Can you copy the poetry review word for word, from "The cut side" to "opening its arms."?

:: TEXT SEGMENT ::

The mud-luscious season we entered as soon as this past pile of snow started melting is perfect for poetry. Or at least its reading. The renewing holidays of Passover and Easter approach as the introspection of winter is passing.
In her latest book, Aleph, broken (Broadstone, 2016), Judith Kerman writes achingly of a Judaism never fully observed, yet carried deep within her ways of observing life, or at least its vestiges in memory. Her poetry is personalized, concise, attuned to allowing the universal escape from the particular. She visits her mother’s home in Florida, unearths mementos and recollections of her father. Observes her brother.
Moreover, Kerman reaches into the worlds of literature she has spent a lifetime in to create her own lyrical definitions of occasionally obtuse terms such as metaphor and metaphysics, consumerism and apocalypse, Israel and Diaspora. She creates three succinct sections — Conundrum, Vessels and Global Positioning — then allows echoes and rhythms to join the three. The result is a widening of discourse, of vision, of the heart, albeit in an unsentimental fashion. Until one realizes the sentiment inherent in all detailed observation reliant on a lifetime’s living.
The cut side of a fresh tomato
gleams like the world
seen from space:
jeweled lights,
swirls of flesh
flow and ebb.
Salt floods the open places
where my heartbeat pauses,
and I might, if I choose,
plunge in,
splash in the juice,
swim to the horizon,
Red Sea unfurling,
opening its arms.
Thus reads Salad, in the volume’s final section.
Or earlier, in Parable:
Small
green
apples
fall on the
ground around the tree,
hard enough to bruise. Something soft
appears where soil and apple kiss: rot begins to stain
the metal with something the color of blood, sweetness.

:::
:: COLLECTED MATERIAL ::

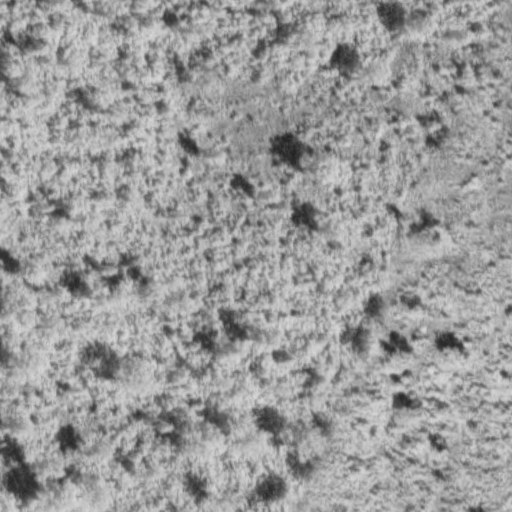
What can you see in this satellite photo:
road: (56, 251)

:::

RESULT FOR THIS TASK
The cut side of a fresh tomato
gleams like the world
seen from space:
jeweled lights,
swirls of flesh
flow and ebb.
Salt floods the open places
where my heartbeat pauses,
and I might, if I choose,
plunge in,
splash in the juice,
swim to the horizon,
Red Sea unfurling,
opening its arms.